Anecdotally having worked with large CSVs and large on-disk Parquet datasets, my experience is the opposite of yours. My DuckDB queries operate directly on Parquet on disk and never load the entire dataset, and is always much faster than the equivalent operation on CSV files.
I think your experience might be due to -- what it sounds like -- parsing the entire CSV into memory first (CREATE TABLE) and then processing after. That is not an apples-to-apples comparison because we usually don't do this with Parquet -- there's no CREATE TABLE step. At most there's a CREATE VIEW, which is lazy.
I've seen your comments bashing Parquet in DuckDB multiple times, and I think you might be doing something wrong.
> I think your experience might be due to -- what it sounds like -- parsing the entire CSV into memory first (CREATE TABLE) and then processing after. That is not an apples-to-apples
original discussion was about CSV vs parquet "reader" part, so this is exactly apple to apple testing, easy to benchmark and I stand my ground. What you are doing downstream, it is another question which is not possible to discuss because no code for your logic is available.
> I've seen your comments bashing Parquet in DuckDB multiple times, and I think you might be doing something wrong.
like running one command from DuckDB doc.
Also, I am not "bashing", I just state that CSV reader is faster.
Agreed. The abstractions on top of parquet are quite immature yet, though, and lots of software assumes that if you use Parquet - you also use Hive, Spark and stuff.
Take Apache Iceberg for example. It is essentially a specification to how to store parquet files for efficient use and exploration of data, but the only implementation... depends on Apache Spark!
Parquet is columnar storage, which is much faster for querying. And typically for protobuf you deserialize each row, which has a performance cost - you need to deserialize the whole message, and can't get just the field you want.
So, of you want to query a giant collection of protobufs, you end up reading and deserializing every record. For parquet, you get much closer to only reading what you need.
Parquet ~= Dremel, for those who are up on their Google stack.
Dremel was pretty revolutionary when it came out in 2006 - you could run ad-hoc analyses in seconds that previously would've taken a couple days of coding & execution time. Parquet is awesome for the same reasons.
Ah yes, that's true though a typical Anaconda installation will have them automatically installed. "sudo pip install pyarrow" or "sudo pip install fastparquet" then.
Sometimes when people discover or extensively use something they are eager to share in contexts they think are relevant.
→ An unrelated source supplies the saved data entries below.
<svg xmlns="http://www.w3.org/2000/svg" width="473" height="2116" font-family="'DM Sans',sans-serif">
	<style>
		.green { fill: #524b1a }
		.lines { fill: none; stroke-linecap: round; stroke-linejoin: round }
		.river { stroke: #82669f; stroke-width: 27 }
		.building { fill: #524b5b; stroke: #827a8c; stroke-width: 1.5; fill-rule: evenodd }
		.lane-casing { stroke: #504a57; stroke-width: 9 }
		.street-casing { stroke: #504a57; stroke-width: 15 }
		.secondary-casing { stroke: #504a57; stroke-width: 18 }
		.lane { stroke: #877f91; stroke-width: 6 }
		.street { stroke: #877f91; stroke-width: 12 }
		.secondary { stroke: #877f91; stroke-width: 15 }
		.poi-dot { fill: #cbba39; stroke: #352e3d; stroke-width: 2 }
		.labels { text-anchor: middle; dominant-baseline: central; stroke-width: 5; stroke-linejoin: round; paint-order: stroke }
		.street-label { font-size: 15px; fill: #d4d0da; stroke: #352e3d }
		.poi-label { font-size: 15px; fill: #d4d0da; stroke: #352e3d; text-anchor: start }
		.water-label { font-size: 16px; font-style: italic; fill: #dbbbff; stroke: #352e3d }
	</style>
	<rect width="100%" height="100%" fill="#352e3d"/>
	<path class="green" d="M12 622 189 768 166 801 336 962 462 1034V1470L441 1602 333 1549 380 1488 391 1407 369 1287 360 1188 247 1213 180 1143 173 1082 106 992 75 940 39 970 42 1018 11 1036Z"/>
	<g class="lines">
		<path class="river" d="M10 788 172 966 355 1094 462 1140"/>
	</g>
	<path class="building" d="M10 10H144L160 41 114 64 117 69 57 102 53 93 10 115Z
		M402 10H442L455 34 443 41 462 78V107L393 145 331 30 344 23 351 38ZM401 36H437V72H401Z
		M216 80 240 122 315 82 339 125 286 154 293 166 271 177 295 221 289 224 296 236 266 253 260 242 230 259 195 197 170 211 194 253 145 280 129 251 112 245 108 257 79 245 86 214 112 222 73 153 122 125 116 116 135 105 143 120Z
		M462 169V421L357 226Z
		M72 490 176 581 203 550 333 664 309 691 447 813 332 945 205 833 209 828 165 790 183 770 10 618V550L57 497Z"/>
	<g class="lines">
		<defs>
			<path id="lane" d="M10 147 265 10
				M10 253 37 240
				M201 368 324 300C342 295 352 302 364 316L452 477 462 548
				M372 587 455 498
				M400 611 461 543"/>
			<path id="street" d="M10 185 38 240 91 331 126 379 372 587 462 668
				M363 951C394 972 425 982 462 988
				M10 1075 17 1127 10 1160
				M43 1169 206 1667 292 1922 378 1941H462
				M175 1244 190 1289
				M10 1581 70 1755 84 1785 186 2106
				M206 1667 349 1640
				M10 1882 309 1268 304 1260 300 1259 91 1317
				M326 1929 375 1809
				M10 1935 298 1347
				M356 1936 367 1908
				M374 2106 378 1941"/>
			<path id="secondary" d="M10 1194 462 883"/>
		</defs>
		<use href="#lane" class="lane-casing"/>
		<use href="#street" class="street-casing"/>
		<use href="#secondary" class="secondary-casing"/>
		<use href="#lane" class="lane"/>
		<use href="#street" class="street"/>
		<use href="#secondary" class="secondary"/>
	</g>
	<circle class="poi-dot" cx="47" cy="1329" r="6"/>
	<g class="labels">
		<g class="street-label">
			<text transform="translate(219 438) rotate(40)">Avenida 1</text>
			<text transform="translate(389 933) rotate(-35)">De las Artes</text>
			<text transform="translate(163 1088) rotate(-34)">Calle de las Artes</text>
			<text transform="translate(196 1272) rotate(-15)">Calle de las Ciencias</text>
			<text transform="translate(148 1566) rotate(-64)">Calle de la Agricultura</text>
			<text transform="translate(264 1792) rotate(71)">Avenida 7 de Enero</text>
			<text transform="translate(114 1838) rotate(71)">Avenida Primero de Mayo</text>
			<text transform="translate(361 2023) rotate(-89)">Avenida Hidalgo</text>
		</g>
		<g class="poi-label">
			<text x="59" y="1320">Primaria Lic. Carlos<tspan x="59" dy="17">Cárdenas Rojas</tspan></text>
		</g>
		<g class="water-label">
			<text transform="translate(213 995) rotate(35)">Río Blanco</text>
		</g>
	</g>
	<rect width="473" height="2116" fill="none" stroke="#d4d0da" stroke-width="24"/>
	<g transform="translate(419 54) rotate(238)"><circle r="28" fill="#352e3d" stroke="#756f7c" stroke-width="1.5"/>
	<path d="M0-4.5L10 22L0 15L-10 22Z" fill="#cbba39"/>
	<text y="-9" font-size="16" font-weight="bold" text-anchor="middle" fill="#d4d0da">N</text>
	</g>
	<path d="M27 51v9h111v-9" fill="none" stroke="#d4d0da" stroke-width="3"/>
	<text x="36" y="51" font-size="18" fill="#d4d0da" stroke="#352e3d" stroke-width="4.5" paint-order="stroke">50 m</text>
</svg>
There is an issue when those contexts become too broad.
3 times across 3 months is hardly astroturfing for big parquet territory.
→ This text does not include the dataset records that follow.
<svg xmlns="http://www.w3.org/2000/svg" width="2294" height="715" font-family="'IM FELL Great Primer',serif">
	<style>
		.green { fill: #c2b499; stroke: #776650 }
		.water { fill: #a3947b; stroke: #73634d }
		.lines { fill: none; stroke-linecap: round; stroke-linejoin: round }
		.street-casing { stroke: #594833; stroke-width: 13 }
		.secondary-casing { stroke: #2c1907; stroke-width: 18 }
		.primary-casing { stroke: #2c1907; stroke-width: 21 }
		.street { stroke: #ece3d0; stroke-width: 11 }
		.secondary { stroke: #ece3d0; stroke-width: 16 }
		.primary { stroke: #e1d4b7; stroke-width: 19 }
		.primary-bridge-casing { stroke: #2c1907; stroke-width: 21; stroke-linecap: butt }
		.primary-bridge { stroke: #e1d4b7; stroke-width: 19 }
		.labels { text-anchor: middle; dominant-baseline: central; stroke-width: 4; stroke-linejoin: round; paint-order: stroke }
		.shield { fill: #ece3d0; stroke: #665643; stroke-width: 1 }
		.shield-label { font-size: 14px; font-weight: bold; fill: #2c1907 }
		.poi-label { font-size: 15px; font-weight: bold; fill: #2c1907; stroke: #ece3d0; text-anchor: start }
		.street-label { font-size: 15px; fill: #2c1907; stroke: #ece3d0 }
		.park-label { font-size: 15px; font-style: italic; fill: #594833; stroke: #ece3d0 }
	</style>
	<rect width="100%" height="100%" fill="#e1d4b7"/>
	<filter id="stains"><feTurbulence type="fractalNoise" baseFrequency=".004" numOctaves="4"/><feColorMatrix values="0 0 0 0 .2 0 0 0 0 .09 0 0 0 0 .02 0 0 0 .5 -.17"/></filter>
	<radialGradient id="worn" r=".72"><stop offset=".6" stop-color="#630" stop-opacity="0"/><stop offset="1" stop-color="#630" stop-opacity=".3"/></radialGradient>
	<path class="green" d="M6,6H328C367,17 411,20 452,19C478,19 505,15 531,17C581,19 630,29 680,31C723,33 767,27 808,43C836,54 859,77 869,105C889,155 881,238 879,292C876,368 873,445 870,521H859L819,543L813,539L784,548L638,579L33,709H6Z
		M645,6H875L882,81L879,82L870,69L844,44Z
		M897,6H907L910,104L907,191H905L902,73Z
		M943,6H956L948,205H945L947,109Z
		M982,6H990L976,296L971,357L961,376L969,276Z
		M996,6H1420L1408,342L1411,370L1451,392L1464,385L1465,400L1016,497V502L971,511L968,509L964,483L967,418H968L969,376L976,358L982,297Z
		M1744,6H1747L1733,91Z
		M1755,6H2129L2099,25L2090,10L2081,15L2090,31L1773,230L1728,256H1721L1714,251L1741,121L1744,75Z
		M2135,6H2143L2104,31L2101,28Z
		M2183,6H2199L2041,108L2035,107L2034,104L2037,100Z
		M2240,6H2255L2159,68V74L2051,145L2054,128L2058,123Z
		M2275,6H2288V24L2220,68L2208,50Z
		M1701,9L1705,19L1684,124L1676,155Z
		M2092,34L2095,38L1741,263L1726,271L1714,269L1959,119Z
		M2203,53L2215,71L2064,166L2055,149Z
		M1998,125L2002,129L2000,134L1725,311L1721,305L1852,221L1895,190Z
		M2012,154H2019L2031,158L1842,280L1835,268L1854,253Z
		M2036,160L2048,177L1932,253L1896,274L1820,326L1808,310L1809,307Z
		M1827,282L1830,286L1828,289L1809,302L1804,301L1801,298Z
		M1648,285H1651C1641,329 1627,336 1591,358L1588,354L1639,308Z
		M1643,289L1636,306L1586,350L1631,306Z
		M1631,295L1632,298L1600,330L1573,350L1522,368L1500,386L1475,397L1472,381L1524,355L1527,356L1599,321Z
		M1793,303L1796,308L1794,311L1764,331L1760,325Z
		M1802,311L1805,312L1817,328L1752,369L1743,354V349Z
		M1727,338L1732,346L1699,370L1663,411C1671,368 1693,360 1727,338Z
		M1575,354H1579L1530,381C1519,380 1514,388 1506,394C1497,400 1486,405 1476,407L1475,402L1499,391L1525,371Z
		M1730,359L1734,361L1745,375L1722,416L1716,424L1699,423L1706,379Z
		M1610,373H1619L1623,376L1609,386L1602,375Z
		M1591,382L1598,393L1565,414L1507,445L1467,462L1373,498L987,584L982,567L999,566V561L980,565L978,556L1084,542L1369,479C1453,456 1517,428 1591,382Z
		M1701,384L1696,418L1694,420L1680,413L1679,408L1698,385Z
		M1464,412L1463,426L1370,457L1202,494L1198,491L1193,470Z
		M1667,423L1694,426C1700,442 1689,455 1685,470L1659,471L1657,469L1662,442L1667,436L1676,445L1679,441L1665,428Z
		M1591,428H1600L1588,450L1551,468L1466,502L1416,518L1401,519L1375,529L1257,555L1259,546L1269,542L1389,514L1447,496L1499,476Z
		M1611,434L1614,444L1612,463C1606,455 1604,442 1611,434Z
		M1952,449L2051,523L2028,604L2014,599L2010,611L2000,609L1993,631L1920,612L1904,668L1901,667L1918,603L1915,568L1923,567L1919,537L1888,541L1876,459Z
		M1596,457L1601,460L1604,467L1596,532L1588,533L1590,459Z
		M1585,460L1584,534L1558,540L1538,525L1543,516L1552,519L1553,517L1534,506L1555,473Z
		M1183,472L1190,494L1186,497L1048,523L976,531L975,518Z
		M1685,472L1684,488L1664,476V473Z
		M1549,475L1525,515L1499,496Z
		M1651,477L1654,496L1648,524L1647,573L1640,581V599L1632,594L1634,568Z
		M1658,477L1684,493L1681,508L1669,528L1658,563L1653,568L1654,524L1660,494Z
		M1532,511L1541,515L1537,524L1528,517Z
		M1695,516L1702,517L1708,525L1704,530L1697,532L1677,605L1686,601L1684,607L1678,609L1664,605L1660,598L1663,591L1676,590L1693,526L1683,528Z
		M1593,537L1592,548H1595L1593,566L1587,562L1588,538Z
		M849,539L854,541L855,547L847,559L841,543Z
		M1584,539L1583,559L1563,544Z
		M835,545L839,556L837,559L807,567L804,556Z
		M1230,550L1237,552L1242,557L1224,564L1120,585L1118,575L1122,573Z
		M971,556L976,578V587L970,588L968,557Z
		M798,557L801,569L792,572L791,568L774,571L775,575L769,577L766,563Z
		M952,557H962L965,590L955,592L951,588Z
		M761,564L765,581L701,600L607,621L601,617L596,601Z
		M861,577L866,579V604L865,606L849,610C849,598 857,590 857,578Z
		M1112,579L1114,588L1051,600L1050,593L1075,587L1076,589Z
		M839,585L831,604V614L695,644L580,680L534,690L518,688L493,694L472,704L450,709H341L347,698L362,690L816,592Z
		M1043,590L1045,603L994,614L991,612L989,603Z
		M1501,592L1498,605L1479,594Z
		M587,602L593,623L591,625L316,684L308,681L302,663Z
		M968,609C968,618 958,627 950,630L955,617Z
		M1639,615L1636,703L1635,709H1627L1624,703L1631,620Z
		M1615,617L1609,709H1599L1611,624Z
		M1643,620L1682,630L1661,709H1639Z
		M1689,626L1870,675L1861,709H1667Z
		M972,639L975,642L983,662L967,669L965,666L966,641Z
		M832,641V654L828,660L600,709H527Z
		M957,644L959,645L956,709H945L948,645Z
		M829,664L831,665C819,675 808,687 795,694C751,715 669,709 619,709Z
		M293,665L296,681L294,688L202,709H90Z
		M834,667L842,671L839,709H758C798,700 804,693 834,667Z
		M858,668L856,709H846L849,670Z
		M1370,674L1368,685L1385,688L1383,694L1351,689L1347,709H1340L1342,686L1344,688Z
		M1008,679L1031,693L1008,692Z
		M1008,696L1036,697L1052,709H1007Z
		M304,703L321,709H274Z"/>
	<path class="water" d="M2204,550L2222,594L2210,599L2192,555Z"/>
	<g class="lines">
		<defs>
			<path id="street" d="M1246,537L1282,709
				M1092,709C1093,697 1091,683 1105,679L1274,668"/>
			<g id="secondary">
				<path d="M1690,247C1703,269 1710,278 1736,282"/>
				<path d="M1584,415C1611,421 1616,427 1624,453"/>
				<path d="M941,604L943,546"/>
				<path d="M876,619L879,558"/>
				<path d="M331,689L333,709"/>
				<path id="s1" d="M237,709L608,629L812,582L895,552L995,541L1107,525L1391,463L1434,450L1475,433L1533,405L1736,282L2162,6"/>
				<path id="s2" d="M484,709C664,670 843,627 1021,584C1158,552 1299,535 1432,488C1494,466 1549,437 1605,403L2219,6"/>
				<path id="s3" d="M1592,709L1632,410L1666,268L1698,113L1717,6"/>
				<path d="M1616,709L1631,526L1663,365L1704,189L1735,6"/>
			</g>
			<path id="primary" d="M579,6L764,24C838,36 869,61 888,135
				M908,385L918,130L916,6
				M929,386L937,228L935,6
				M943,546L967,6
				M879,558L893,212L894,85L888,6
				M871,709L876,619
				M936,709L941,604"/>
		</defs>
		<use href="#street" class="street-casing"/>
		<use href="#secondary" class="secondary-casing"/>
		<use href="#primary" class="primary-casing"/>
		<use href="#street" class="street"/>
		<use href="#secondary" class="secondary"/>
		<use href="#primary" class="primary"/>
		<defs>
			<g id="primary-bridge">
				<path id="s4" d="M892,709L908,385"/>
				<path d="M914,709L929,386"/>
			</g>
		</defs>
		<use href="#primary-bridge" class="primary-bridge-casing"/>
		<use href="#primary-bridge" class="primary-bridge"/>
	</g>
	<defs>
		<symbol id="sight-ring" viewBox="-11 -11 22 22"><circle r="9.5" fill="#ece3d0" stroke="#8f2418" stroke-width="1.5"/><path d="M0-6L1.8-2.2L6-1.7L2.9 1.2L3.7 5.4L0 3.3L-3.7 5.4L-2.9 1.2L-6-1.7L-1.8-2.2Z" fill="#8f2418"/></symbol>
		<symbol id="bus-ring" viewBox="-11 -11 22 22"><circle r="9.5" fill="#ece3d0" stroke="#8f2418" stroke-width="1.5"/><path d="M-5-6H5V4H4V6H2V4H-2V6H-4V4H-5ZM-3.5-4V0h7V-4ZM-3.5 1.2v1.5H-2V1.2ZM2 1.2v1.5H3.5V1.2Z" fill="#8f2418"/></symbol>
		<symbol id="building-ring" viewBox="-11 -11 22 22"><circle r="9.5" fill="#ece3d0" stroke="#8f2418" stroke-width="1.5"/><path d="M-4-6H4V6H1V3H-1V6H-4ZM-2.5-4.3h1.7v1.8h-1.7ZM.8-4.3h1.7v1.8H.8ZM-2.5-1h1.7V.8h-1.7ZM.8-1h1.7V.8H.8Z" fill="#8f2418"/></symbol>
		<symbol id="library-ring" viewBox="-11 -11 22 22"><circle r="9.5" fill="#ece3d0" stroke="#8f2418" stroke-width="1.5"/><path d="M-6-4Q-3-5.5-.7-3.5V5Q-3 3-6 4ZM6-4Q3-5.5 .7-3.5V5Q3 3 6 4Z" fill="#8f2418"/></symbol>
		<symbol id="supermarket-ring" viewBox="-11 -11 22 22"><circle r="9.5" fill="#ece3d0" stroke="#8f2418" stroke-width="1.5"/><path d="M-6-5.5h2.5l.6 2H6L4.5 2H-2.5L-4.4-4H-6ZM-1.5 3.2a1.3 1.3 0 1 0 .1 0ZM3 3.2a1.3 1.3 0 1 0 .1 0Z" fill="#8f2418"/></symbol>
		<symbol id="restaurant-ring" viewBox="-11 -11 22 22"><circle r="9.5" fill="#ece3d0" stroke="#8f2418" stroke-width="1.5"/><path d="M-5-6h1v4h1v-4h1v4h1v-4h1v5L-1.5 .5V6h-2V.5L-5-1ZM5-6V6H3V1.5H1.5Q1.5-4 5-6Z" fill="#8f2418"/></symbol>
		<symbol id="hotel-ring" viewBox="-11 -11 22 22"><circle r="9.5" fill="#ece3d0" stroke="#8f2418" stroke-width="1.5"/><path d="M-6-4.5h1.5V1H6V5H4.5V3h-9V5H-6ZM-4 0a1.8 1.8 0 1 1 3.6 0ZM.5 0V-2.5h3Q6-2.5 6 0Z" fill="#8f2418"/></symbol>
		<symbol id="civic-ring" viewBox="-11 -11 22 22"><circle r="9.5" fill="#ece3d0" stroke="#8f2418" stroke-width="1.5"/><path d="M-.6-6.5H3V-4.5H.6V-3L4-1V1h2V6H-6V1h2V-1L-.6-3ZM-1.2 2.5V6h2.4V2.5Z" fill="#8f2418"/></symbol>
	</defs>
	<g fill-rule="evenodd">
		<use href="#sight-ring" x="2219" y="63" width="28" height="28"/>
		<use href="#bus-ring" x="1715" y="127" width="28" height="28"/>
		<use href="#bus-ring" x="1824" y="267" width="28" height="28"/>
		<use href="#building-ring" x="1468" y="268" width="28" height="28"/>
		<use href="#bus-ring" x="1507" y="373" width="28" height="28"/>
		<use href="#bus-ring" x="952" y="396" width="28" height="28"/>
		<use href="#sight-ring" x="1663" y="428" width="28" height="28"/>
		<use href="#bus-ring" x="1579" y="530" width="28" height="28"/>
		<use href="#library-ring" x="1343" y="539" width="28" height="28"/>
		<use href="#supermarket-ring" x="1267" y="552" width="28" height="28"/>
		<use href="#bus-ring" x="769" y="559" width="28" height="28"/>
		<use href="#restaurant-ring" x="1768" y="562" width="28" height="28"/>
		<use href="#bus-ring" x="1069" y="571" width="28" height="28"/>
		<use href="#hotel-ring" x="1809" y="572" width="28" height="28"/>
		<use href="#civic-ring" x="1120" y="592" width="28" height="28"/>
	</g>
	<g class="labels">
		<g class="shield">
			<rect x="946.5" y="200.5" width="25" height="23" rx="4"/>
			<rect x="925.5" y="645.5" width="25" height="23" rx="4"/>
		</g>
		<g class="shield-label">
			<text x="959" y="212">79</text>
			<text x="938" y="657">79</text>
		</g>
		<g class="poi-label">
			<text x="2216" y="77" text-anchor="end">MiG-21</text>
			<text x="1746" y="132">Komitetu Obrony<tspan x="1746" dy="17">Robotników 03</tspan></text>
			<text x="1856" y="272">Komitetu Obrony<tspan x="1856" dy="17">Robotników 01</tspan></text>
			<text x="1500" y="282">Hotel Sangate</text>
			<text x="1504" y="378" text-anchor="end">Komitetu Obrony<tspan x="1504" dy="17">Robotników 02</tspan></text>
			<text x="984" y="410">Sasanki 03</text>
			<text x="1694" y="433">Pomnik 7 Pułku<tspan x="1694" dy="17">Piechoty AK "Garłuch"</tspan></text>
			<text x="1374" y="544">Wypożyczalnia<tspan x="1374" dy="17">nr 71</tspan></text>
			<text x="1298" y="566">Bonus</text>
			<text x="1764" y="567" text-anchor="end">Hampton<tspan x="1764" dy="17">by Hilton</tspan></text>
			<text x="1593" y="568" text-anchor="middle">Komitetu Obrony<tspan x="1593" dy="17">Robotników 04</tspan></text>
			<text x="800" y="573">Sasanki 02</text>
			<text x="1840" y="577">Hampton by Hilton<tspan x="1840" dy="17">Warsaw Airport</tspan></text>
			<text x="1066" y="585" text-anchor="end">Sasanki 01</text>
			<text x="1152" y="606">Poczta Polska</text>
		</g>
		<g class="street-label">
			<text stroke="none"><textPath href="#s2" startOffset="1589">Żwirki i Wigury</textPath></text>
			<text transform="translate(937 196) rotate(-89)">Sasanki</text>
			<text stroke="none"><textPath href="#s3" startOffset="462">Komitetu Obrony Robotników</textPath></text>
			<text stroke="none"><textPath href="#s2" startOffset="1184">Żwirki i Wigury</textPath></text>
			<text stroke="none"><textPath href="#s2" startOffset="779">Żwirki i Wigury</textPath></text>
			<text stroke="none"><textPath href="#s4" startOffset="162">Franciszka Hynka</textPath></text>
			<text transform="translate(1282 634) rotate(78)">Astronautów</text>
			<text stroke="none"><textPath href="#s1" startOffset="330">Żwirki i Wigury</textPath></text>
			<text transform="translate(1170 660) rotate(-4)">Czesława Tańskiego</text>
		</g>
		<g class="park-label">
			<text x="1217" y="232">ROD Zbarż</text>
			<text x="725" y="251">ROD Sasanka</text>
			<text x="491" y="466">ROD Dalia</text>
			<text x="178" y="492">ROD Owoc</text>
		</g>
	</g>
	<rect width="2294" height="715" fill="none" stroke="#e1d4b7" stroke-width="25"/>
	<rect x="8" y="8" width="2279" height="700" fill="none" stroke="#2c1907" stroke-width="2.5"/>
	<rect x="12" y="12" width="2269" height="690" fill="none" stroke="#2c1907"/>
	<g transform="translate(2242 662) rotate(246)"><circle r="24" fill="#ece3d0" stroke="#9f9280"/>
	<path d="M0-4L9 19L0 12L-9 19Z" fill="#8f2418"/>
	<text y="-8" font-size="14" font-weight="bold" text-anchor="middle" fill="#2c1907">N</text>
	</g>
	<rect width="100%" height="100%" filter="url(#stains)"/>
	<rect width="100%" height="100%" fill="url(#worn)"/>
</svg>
FWIW I am the same. I tend to recommend BigQuery and AWS/Athena in various posts. Many times paired with Parquet.
But it is because it makes a lot of things much simpler, and that a lot of people have not realized that. Tooling is moving fast in this space, it is not 2004 anymore.
His arguments are still valid and 86 days is a pretty long time.
I've downloaded many csv files that were mal-formatted (extra commas or tabs etc.), or had dates in non-standard formats. Parquet format probably would not have had these issues!
.parquet preserves data types (unlike CSV)
They are 10x smaller than CSV. So 600GB instead of 6TB.
They are 50x faster to read than CSV
They are an "open standard" from Apache Foundation
Of course, you can't peek inside them as easily as you can a CSV. But, the tradeoffs are worth it!
Please promote the use of .parquet files! Make .parquet files available for download everywhere .csv is available!